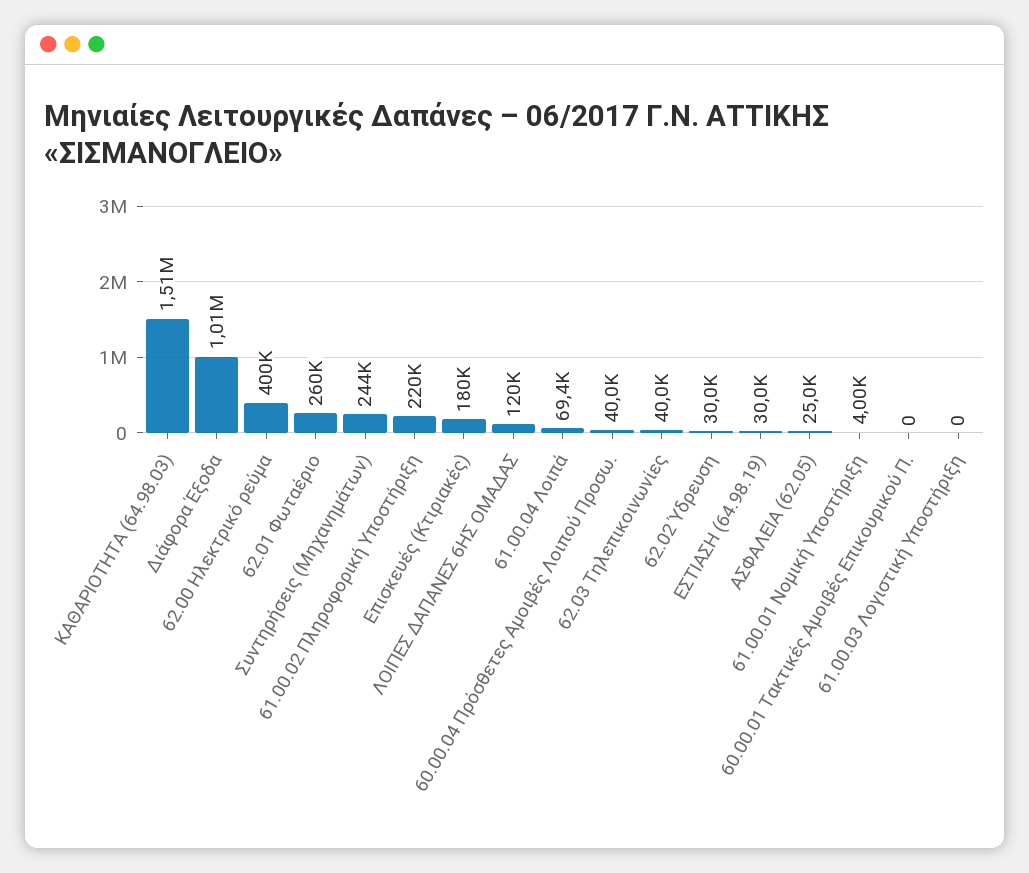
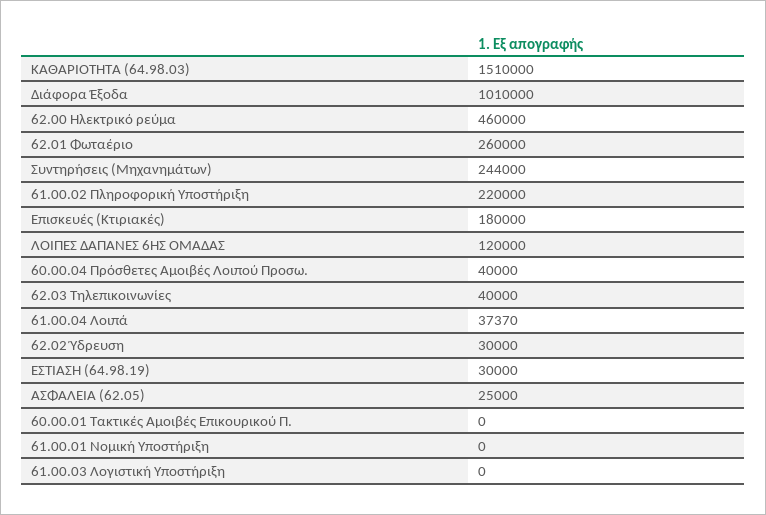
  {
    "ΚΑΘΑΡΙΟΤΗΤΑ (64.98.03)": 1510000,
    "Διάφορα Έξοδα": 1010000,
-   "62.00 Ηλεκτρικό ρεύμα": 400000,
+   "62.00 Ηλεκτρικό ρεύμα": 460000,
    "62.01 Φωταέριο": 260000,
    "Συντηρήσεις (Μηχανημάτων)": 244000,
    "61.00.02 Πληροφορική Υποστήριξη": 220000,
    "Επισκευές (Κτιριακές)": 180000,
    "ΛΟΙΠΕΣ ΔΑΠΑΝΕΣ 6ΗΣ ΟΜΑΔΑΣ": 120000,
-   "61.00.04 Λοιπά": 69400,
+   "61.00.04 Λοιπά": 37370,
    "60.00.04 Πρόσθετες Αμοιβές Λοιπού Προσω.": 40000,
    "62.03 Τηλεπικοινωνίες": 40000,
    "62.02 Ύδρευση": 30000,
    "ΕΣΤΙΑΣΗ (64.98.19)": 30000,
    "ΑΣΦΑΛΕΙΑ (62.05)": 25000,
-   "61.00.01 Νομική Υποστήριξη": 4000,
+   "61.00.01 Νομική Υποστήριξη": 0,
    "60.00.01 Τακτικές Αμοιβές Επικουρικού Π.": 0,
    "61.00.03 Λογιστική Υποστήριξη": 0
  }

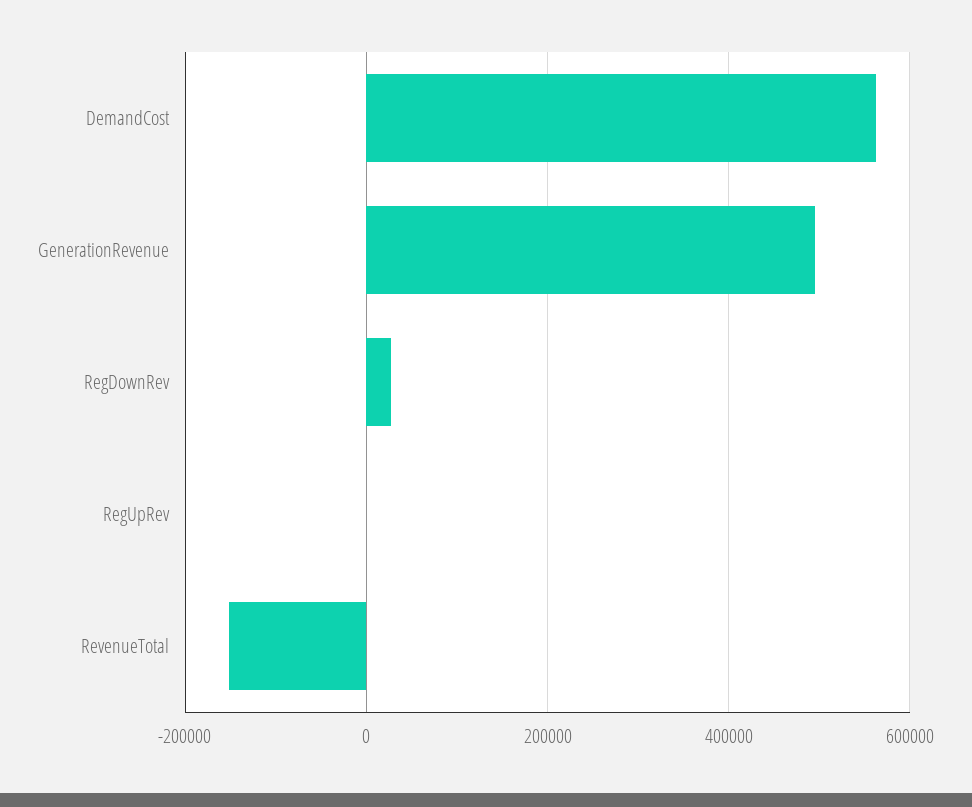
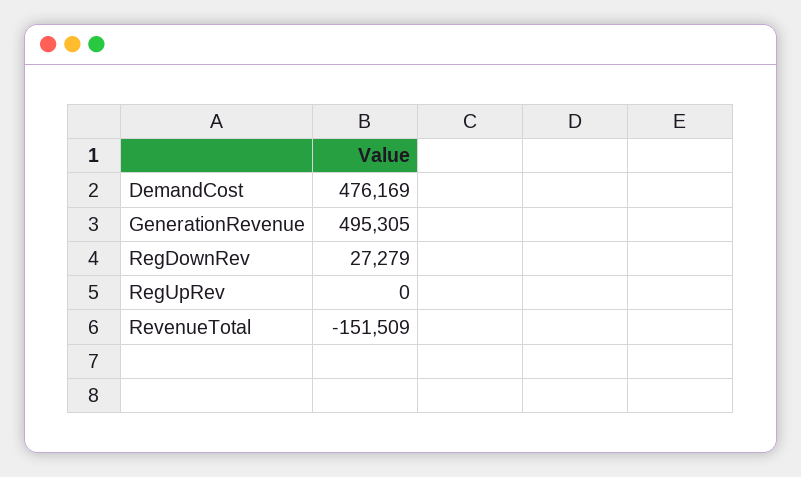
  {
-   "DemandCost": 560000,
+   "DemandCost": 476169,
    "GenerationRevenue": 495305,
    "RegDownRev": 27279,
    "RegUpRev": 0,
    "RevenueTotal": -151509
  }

Problem -> The records shown above are to be repeated exactly, with the pictures left out.

Answer area ->
  {
    "ΚΑΘΑΡΙΟΤΗΤΑ (64.98.03)": 1510000,
    "Διάφορα Έξοδα": 1010000,
-   "62.00 Ηλεκτρικό ρεύμα": 400000,
+   "62.00 Ηλεκτρικό ρεύμα": 460000,
    "62.01 Φωταέριο": 260000,
    "Συντηρήσεις (Μηχανημάτων)": 244000,
    "61.00.02 Πληροφορική Υποστήριξη": 220000,
    "Επισκευές (Κτιριακές)": 180000,
    "ΛΟΙΠΕΣ ΔΑΠΑΝΕΣ 6ΗΣ ΟΜΑΔΑΣ": 120000,
-   "61.00.04 Λοιπά": 69400,
+   "61.00.04 Λοιπά": 37370,
    "60.00.04 Πρόσθετες Αμοιβές Λοιπού Προσω.": 40000,
    "62.03 Τηλεπικοινωνίες": 40000,
    "62.02 Ύδρευση": 30000,
    "ΕΣΤΙΑΣΗ (64.98.19)": 30000,
    "ΑΣΦΑΛΕΙΑ (62.05)": 25000,
-   "61.00.01 Νομική Υποστήριξη": 4000,
+   "61.00.01 Νομική Υποστήριξη": 0,
    "60.00.01 Τακτικές Αμοιβές Επικουρικού Π.": 0,
    "61.00.03 Λογιστική Υποστήριξη": 0
  }

  {
-   "DemandCost": 560000,
+   "DemandCost": 476169,
    "GenerationRevenue": 495305,
    "RegDownRev": 27279,
    "RegUpRev": 0,
    "RevenueTotal": -151509
  }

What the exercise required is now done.